My next step was to use the clustering function in Refine to identify potential variants of the same name. I knew there were a lot of potential variants: names missing dates, missing diacritics (or extraneous diacritics), typos, etc. I briefly tried to do this work myself, and quickly realized it was extremely difficult to do. But the power of algorithms came to my rescue! I created another new column of names, and used OpenRefine’s “Cluster and edit” function on it (found under Edit Cells). The clustering function identifies potential variants that represent the same thing and lets you quickly edit them all to one version (or to something else altogether). I tried out various methods of clustering, and found that they caught different potential variants. For each cluster, I chose the correct form and edited the cells to include it. In many cases, this involved going back to the items themselves to verify if, for example, this person used an accent mark. This was a time-consuming process (possibly the most time-consuming single step), because it involved so much looking back at the materials to determine the correct form. However, it wasn’t difficult, and it was SO much easier than if I’d tried to do the matching by hand.
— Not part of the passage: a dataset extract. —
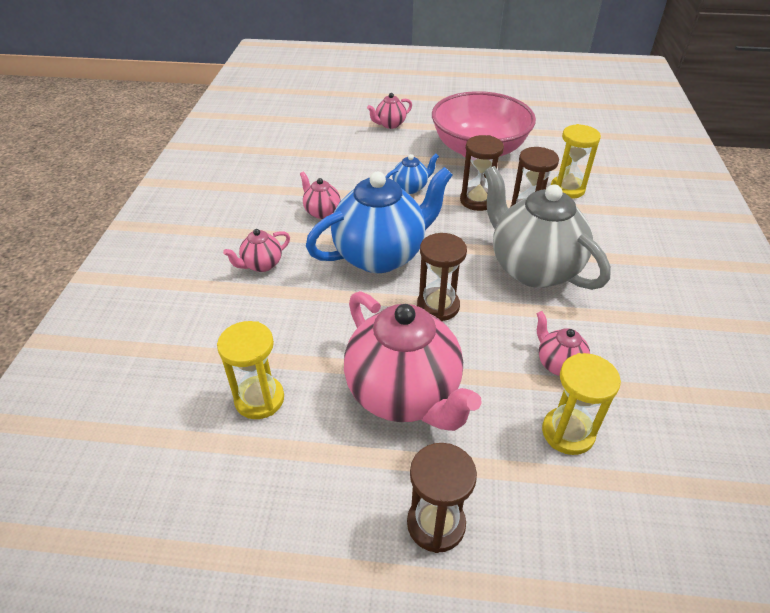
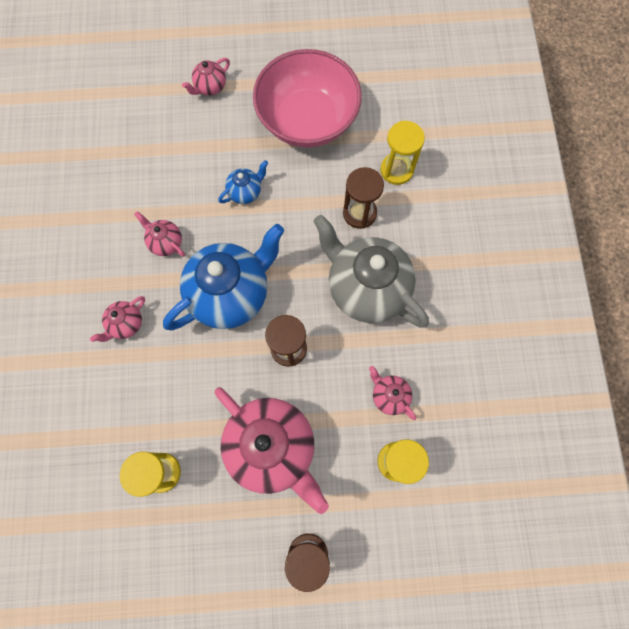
camera: 10 degrees left, 30 degrees up
brown hourglass [460,135,504,211] -> none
With all of the reconciliation and clustering done, I had my list of names that needed to be edited. I exported the project out of Refine and back into Excel, with colums for the original name, the reconciled name, and the clustered name. I used some IF(ISERROR(MATCH())) formulas to see if the original name matched the values in the reconciled and clustered name columns, and from there was able to separate out the names to be changed. I ended up with a total of 88 names. I then added columns for each original field to indicate if the name was found in that field, allowing me to filter for the names to change in each field.
Last but not least, I went into CONTENTdm and, field by field, edited the controlled vocabulary and used the built-in “Find and replace” tool to update the names that needed to be changed. Because I had a well-organized list of what names needed to be changed in each field, I was able to move through this step fairly quickly.